▶ _Exercise 1_
According to the eye surgery post, what condition was the daughter's surgery meant to correct?
▶ _Exercise 2_
Transcribe the part of the eye surgery post that begins with the words containing "and I noticed" and ends with "down and cries.".

[[ Page excerpt open ]]

The Girl With Many Eyes
By Tim Burton
One day in the park
I had quite a surprise.
I met a girl
who had many eyes.
She was really quite pretty
(and also quite shocking!)
and I noticed she had a mouth,
so we ended up talking.
We talked about flowers,
and her poetry classes,
and the problems she’d have
if she ever wore glasses.
It’s great to know a girl
who has so many eyes,
but you really get wet
when she breaks down and cries.
My two-year-old daughter underwent surgery on both her beautiful hazel eyes in July for Strabismus. We had noticed since she was little that her eyes sometimes were misaligned, and if she was tired the degree of misalignment increased exponentially resulting in her tilting her head to focus both eyes on the same object. This misalignment also increased her clutziness and caused her to fall and bruise or cut her legs with a higher frequency than a normal active toddler. So, our primary aims were to improve her vision and to her increase her safety.
We also had another aim to minimize or eliminate any comments or teasing about her physical appearance. Noone wants their child to be teased because of his/her outward appearance, and while I will be the first to argue that looks should not be our primary focus in life, I also know the realities about the power of attractiveness and the benefits reaped by those more attractive than others. So, I made the decision to look for a doctor to correct her eye troubles.
In searching, I came across the website for a pediatric opthamologist in Westchester County whose online photos showed a colorful and happy environment for kids. My eyes were drawn in to the site because each room had an eyeful to look at–from dinosaurs, to Disney and Dr. Suess, to a room full of dragon and eagle kites. I decided that if I was going to put my child through the unpleasantness of surgery that the least I could do was ensure she did so in a pleasant environment.
We were not disappointed in the quality of care received from Dr. Dawn Rush. She was friendly and kind to us and answered all the questions we asked. Her treatment of our little girl was also warm and caring as she used play and distraction techniques to get our active girl to participate in her exam. Her princess wand was our baby’s favorite trick-up-the-sleeve, but she also responded well to Dr. Rush’s sticker-on-the-nose trick and her video of barking, walking and yelping toys.
From women’s eyes this doctrine I derive: They sparkle still the right Promethean fire; They are the books, the arts, the academes, That show, contain and nourish all the world.
William Shakespeare, Love’s Labour Lost
We visited the office on four occasions. Each time I was able to keep my wild child under control by having her play a game of “I Spy” as there are so many things to spy in Dr. Rush’s colorful office. We also read books and played with the toys available in her waiting area. She likes the two stuffed snakes best, and so we play “snake” whevever we’ve gone to the “eye spy” doctor as we affectionately call Dr. Rush.

[[ Page excerpt closed ]]
[[ Excerpted records open ]]

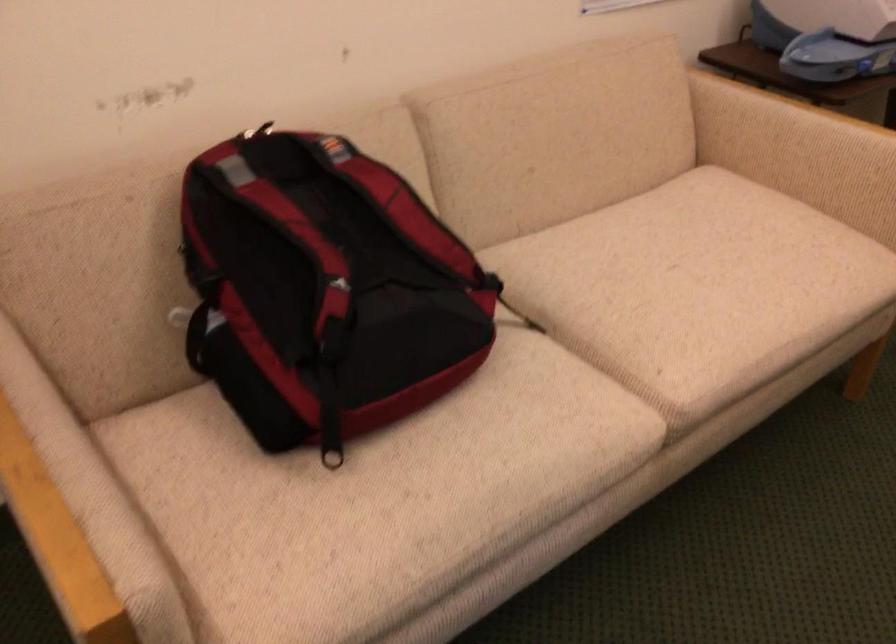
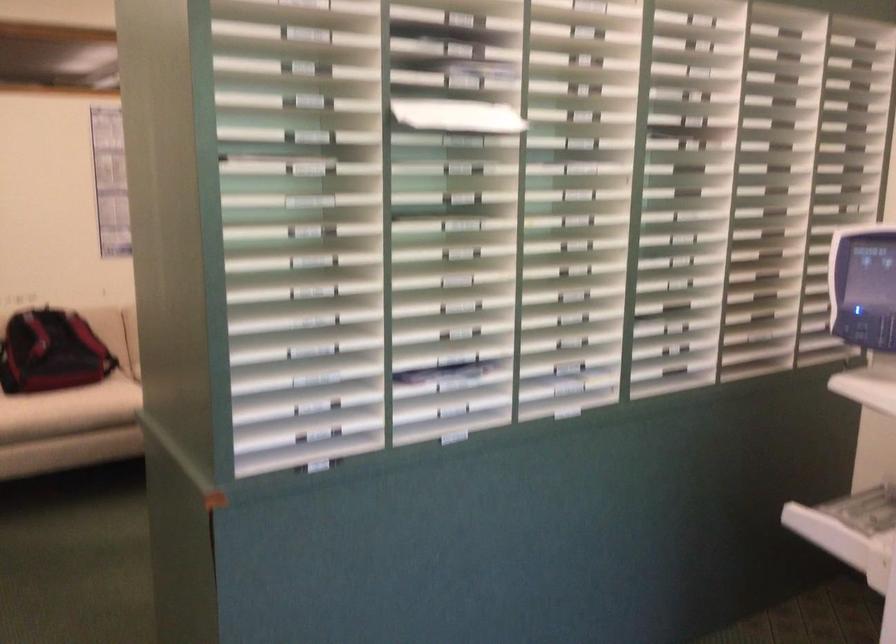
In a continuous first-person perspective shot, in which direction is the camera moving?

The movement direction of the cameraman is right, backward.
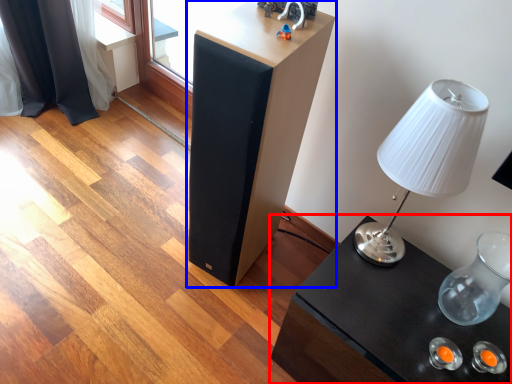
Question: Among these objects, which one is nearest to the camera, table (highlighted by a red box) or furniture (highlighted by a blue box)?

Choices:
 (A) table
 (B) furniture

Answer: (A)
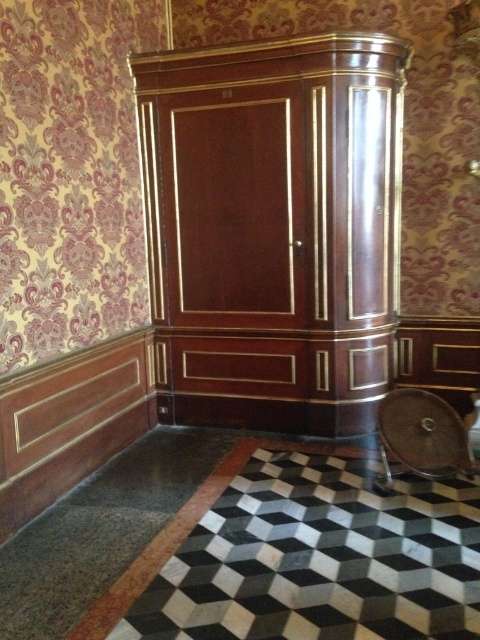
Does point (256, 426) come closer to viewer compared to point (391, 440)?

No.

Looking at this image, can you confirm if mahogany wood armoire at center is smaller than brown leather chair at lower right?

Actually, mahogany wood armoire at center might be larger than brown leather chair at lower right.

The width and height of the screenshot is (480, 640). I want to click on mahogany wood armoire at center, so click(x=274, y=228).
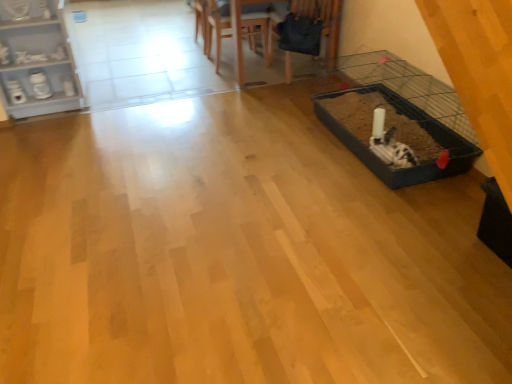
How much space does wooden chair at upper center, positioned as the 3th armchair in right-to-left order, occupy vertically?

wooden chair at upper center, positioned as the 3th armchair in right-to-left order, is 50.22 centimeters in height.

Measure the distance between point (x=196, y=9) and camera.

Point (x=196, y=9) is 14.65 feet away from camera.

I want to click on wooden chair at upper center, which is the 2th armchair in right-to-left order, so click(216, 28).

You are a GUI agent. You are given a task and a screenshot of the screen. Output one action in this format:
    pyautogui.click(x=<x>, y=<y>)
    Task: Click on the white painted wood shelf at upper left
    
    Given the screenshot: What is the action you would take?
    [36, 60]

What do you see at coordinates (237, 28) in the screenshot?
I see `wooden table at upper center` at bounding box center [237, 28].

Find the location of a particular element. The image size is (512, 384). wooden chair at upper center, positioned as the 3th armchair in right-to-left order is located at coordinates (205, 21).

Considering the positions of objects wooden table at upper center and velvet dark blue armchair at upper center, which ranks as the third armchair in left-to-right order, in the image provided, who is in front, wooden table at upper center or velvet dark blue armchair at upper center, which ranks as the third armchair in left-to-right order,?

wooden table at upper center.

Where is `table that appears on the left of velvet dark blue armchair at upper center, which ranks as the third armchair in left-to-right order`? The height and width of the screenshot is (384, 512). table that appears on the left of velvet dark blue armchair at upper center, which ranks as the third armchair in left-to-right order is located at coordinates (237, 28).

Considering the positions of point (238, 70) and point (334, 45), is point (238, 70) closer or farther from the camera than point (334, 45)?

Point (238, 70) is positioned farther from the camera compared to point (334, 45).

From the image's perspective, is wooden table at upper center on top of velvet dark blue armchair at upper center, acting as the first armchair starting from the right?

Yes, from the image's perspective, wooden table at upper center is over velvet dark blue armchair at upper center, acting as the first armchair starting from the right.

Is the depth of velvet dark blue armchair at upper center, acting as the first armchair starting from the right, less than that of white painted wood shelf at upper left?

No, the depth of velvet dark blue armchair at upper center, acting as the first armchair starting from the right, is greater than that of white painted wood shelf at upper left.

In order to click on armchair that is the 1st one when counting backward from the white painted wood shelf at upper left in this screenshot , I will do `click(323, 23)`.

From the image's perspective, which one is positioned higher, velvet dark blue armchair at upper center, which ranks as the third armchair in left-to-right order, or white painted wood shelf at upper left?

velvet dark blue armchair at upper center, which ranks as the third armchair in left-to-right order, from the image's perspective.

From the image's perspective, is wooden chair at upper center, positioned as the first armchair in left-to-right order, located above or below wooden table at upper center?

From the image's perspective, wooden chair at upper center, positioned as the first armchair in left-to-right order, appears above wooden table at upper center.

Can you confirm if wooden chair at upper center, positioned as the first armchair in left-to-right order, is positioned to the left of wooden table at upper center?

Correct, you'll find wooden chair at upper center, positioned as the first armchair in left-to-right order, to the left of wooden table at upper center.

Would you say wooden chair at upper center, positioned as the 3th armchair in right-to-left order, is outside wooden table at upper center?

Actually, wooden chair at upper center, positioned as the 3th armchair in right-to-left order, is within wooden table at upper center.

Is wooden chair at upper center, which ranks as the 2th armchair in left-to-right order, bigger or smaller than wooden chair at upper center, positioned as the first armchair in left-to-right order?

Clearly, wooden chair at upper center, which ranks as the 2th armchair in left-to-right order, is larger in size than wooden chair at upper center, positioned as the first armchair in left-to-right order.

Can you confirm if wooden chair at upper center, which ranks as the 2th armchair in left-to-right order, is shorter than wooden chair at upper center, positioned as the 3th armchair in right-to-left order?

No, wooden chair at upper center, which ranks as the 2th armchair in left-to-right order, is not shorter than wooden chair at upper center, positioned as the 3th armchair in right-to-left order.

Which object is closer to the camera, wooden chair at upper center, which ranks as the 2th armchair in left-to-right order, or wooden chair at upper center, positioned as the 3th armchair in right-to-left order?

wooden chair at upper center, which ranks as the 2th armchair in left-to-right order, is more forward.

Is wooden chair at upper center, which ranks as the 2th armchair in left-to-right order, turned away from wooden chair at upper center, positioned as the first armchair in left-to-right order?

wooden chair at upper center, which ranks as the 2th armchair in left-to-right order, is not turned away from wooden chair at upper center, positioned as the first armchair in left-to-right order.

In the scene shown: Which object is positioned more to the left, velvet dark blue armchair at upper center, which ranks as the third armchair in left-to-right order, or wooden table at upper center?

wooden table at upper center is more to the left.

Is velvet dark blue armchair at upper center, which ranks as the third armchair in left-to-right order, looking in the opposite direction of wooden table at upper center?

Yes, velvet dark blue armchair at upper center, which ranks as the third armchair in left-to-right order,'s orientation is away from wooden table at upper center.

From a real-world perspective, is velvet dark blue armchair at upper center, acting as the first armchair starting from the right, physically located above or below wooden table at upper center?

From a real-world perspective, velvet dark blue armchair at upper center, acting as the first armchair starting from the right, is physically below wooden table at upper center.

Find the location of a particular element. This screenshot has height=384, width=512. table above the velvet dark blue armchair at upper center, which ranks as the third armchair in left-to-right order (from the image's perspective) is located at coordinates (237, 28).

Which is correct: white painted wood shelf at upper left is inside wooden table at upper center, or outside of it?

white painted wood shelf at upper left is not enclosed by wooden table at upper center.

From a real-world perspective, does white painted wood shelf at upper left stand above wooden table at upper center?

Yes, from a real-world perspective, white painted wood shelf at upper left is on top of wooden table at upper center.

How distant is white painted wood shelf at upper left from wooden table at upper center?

[[ Excerpted records closed ]]

▶ _Written reply 1_
Strabismus

▶ _Written reply 2_
and I noticed she had a mouth,
so we ended up talking.
We talked about flowers,
and her poetry classes,
and the problems she’d have
if she ever wore glasses.
It’s great to know a girl
who has so many eyes,
but you really get wet
when she breaks down and cries.